General journal entry workflow in Dynamics 365 Finance

How a general journal is captured, validated, approved, and posted in F&O — daily journals, voucher numbers, line types, financial dimensions, and the validation chain.

Updated 2026-06-16

Posting a journal entry is the bread-and-butter of finance work in F&O. The workflow has more validation, approval, and audit-trail steps than it appears at first glance — understanding them is the difference between a clean monthly close and a queue of stuck postings.

General journal architecture.

  • Journal name — a template defining defaults (voucher series, posting layer, currency, approval workflow, default account/offset). Examples: GenJrn for general; Adjmt for adjustments; Accruals for accruals.
  • Journal — an instance of a journal name; one journal per day or per close step typically.
  • Journal lines — the actual debit/credit entries.

Creating a journal. From General ledger → Journal entries → General journals:

  1. Click New, pick a journal name.
  2. The system generates a journal number (sequence per journal name).
  3. Enter lines.

Line structure. Each line has:

  • Date — posting date.
  • Voucher — the voucher number; multiple lines can share a voucher if they balance.
  • Account type and Account number — Ledger, Customer, Vendor, Bank, Fixed Asset, Project.
  • Debit / Credit amounts.
  • Offset account type and number — the contra side.
  • Description — narrative.
  • Financial dimensions — department, cost centre, project, etc.
  • Currency / Exchange rate — for foreign currency entries.
  • Tax group / Tax code — when tax applies.

Account types. F&O extends the basic G/L model to allow account types beyond Ledger:

  • Ledger — direct G/L posting.
  • Customer / Vendor — posts via the AR/AP subledger; creates a vendor or customer ledger entry.
  • Bank — creates a bank ledger entry.
  • Fixed Asset — creates a fixed-asset transaction.
  • Project — posts to project actuals.

Multi-type single-voucher entries are common: a vendor invoice journal has Vendor and Ledger lines; a fixed asset acquisition has Fixed Asset, Vendor, and Ledger lines.

Voucher and balance. The voucher is the grouping unit:

  • All lines with the same voucher must net to zero (debits = credits).
  • The voucher series is configured per journal name.
  • One journal can contain multiple vouchers.

Posting validates the balance per voucher before committing.

Validation chain. Before posting:

  1. Field validation — required fields, valid values, date in open period.
  2. Account validation — account exists, not blocked, dimension combinations allowed.
  3. Tax validation — taxes computed and balanced.
  4. Voucher balance check — debits = credits per voucher.
  5. Period status — period must be open or sub-ledger-open.
  6. Approval status — approved if workflow required.

Any error stops the post; the journal returns to draft.
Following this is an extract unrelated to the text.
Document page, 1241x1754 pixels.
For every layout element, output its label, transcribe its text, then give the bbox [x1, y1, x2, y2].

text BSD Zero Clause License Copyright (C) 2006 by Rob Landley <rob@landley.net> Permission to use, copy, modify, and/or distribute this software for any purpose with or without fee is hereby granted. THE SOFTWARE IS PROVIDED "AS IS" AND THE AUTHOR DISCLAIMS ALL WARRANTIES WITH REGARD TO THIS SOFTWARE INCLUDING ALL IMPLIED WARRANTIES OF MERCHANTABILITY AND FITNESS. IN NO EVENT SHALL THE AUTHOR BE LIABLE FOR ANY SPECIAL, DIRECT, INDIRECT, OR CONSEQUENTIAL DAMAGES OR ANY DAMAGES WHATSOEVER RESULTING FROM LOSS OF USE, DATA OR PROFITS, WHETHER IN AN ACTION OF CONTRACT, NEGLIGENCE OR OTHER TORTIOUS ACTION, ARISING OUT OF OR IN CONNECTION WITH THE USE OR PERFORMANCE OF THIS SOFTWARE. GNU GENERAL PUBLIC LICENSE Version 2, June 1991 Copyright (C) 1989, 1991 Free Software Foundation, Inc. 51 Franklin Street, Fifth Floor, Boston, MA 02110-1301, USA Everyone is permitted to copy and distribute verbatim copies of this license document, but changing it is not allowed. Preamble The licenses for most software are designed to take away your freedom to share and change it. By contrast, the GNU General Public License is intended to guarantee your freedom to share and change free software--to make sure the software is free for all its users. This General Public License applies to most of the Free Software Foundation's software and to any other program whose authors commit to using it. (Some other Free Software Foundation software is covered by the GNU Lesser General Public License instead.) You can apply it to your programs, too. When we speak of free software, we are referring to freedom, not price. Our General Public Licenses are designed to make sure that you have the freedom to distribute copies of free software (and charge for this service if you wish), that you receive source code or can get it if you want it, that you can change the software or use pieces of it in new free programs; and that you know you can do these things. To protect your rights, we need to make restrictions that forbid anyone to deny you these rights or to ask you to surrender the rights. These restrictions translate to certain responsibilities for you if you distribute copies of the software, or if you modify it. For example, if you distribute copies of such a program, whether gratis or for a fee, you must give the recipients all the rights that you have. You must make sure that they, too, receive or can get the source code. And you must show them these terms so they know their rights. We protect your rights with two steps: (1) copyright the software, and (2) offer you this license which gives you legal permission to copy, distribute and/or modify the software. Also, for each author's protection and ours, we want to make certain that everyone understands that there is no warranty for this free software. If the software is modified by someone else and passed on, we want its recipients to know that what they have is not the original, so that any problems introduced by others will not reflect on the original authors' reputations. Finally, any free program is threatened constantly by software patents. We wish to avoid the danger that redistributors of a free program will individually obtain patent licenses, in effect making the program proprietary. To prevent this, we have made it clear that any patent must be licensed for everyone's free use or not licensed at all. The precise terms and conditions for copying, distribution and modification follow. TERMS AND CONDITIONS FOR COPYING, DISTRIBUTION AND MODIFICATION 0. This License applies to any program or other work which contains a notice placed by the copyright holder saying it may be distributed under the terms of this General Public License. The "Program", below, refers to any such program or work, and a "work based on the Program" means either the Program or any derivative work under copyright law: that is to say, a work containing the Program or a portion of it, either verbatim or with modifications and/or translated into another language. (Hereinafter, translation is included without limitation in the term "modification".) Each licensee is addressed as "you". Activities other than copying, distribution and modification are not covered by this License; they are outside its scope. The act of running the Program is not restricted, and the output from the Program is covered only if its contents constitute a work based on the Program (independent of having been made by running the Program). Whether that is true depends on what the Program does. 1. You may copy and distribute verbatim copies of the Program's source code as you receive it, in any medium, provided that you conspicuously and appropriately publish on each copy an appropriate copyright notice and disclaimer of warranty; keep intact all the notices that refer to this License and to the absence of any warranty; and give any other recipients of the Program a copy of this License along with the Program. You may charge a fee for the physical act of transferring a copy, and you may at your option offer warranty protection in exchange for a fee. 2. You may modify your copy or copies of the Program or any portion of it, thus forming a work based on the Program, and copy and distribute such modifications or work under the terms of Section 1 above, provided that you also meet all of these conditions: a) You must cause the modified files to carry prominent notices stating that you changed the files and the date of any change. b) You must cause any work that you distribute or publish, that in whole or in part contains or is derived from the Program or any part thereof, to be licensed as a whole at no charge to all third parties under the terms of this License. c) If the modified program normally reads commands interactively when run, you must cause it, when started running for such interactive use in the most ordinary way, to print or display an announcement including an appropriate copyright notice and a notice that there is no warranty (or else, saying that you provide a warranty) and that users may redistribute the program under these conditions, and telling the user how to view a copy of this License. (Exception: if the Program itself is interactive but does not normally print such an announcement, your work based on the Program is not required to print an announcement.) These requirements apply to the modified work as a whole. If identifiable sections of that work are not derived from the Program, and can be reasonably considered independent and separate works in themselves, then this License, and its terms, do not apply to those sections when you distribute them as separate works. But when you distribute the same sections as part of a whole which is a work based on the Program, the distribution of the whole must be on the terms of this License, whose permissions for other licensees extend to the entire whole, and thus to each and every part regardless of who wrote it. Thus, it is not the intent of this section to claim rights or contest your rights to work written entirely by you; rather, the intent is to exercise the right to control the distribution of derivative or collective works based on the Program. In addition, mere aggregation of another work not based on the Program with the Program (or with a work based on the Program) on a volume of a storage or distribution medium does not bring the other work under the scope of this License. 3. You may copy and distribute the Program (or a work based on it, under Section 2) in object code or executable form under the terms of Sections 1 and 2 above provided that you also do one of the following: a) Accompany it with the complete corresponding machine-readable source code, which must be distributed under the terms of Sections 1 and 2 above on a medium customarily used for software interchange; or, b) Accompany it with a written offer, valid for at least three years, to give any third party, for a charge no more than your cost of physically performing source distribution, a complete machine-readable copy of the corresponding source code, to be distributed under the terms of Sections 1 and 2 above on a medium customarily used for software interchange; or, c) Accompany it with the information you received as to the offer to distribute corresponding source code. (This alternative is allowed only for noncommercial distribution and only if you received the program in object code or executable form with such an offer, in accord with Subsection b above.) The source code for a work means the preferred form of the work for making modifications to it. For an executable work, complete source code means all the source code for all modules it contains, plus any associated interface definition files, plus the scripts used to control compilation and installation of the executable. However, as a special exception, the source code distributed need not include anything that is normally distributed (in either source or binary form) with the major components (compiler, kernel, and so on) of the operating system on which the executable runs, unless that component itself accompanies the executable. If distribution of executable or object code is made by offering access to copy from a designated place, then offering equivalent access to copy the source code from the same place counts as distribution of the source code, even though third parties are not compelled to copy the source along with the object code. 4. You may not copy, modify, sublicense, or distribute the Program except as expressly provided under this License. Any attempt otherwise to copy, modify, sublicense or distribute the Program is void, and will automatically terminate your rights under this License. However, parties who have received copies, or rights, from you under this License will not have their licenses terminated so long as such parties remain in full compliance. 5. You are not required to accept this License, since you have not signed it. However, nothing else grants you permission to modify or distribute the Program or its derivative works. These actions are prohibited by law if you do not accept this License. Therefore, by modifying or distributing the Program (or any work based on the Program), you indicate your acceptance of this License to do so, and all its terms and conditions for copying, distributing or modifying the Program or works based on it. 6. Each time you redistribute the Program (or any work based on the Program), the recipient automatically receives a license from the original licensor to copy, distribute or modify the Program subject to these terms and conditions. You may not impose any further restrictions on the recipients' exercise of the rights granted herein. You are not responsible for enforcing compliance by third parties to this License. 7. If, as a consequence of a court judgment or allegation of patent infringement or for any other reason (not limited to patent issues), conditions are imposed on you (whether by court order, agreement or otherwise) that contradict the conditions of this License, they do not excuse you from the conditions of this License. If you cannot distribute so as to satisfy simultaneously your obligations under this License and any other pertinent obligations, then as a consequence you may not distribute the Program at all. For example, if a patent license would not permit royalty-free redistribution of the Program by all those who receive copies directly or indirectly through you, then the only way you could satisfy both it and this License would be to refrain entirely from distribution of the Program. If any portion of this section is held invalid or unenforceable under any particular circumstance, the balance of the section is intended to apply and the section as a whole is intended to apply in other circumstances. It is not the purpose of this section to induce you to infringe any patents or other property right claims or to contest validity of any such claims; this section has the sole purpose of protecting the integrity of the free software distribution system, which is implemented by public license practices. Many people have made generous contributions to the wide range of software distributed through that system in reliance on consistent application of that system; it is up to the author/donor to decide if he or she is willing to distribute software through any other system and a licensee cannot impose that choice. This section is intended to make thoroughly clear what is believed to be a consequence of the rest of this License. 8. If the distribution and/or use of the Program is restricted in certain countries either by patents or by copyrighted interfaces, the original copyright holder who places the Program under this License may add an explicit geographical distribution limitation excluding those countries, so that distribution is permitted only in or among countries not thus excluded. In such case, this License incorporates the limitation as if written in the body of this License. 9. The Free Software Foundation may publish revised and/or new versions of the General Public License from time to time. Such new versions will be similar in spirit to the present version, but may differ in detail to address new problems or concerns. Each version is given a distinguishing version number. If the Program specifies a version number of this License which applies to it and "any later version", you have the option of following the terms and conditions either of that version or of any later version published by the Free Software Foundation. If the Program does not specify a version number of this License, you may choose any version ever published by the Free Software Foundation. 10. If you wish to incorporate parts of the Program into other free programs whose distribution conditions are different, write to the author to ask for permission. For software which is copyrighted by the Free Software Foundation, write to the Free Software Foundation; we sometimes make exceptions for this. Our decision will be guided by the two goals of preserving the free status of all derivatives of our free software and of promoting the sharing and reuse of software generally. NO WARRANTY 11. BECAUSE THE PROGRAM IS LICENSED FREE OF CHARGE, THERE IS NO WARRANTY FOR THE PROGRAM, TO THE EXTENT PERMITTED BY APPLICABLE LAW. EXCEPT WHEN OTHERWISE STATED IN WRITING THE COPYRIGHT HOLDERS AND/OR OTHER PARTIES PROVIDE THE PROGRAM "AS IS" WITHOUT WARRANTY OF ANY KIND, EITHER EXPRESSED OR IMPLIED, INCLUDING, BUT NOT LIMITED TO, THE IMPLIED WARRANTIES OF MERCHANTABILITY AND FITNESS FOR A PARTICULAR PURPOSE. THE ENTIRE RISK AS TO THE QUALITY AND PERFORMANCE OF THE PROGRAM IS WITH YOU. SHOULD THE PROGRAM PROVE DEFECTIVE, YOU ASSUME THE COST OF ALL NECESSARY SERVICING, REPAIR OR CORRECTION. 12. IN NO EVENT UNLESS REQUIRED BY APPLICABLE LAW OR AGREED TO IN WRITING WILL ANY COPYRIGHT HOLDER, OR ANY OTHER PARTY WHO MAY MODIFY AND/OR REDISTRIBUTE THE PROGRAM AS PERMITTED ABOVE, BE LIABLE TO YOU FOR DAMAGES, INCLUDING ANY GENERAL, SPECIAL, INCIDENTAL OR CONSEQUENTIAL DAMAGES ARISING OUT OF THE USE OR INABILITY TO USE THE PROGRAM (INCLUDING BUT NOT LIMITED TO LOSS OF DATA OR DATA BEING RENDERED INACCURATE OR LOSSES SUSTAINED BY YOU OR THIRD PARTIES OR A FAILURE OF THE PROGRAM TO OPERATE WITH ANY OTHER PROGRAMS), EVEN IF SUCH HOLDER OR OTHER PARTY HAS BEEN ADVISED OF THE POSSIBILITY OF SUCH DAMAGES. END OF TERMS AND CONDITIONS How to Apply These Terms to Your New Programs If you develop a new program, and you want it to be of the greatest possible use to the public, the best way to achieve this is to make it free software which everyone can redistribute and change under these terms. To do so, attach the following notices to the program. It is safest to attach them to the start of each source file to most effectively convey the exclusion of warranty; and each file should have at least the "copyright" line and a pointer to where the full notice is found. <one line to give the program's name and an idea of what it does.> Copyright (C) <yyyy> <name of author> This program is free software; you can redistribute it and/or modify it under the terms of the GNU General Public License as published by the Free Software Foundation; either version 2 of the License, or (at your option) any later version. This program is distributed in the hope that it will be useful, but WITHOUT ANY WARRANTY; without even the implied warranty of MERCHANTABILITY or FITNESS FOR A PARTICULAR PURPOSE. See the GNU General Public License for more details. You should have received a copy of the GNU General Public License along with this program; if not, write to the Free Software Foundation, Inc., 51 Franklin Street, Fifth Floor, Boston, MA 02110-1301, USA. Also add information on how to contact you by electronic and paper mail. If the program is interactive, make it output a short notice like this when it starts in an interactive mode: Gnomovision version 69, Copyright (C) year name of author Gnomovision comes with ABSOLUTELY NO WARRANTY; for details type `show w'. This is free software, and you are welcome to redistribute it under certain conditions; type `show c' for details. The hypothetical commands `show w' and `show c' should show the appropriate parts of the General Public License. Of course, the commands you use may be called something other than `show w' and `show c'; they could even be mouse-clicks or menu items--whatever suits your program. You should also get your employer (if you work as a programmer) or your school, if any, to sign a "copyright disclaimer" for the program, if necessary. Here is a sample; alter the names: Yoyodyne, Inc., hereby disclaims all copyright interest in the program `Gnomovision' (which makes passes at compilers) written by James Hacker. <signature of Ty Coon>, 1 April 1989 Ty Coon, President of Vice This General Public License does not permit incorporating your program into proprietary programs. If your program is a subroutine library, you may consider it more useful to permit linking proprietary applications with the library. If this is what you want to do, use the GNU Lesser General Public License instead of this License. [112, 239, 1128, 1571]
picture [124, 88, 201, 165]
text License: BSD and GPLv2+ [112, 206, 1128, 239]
Approval workflows. Many companies route journals through approval before posting:

  • Conditional workflows — only journals above threshold or in certain categories require approval.
  • Approval levels — single approver, multi-step, or parallel.
  • Delegation — when an approver is out of office.

Approval workflow is configured in the journal name; per-instance overrides are not allowed.

Posting restrictions. Various controls limit who can post what:

  • User group on journal name — only certain user groups can use the journal.
  • Posting layer — Current, Operations, Tax — restricts which layer the journal posts to.
  • Single voucher number per posting — prevents one journal from posting multiple vouchers (forces structural cleanliness).

Recurring journals. A common need: posting the same accrual or allocation every month. Recurring journal lines save the template; per period, create a journal from the template, adjust amounts, post.

Reversing entries. For accruals, the reverse entry flag posts a reversing journal in the next period automatically. Avoids manual reversal of the prior month's accrual.

Approval audit trail. Every approval action is logged:

  • Who submitted.
  • Who approved (or rejected).
  • Comments.
  • Timestamps.

Auditors look for evidence of approval before posting; the audit trail is the evidence.

Common pitfalls.

  • Wrong journal name selected. Different journal names have different defaults, dimensions, approval workflows; using the wrong one bypasses controls.
  • Unbalanced voucher. Posting fails; user gets a cryptic error; the cause is usually one line missing its offset.
  • Dimension combinations invalid. F&O's account structure rules can disallow certain account+dimension combinations; posting fails until corrected.
  • Posted into closed period. Auto-routing to next open period or rejection per setup.
  • Posted to wrong posting layer. Tax adjustments to Current layer rather than Tax; reporting mismatches.

Posted vs draft. A journal exists in three states:

  • Open — being edited.
  • Posted — committed; voucher numbers are now permanent.
  • Rejected / not approved — workflow returned for changes.

Once posted, a journal can't be edited; corrections require a reversing journal.

Operational rhythm. Daily journals for routine activity (cash transfers, accruals); monthly journals for period-end adjustments; quarterly journals for tax reconciliations. A well-designed journal name taxonomy makes this rhythm sustainable; ad-hoc journal posting in a single "General" journal name makes audit trails painful.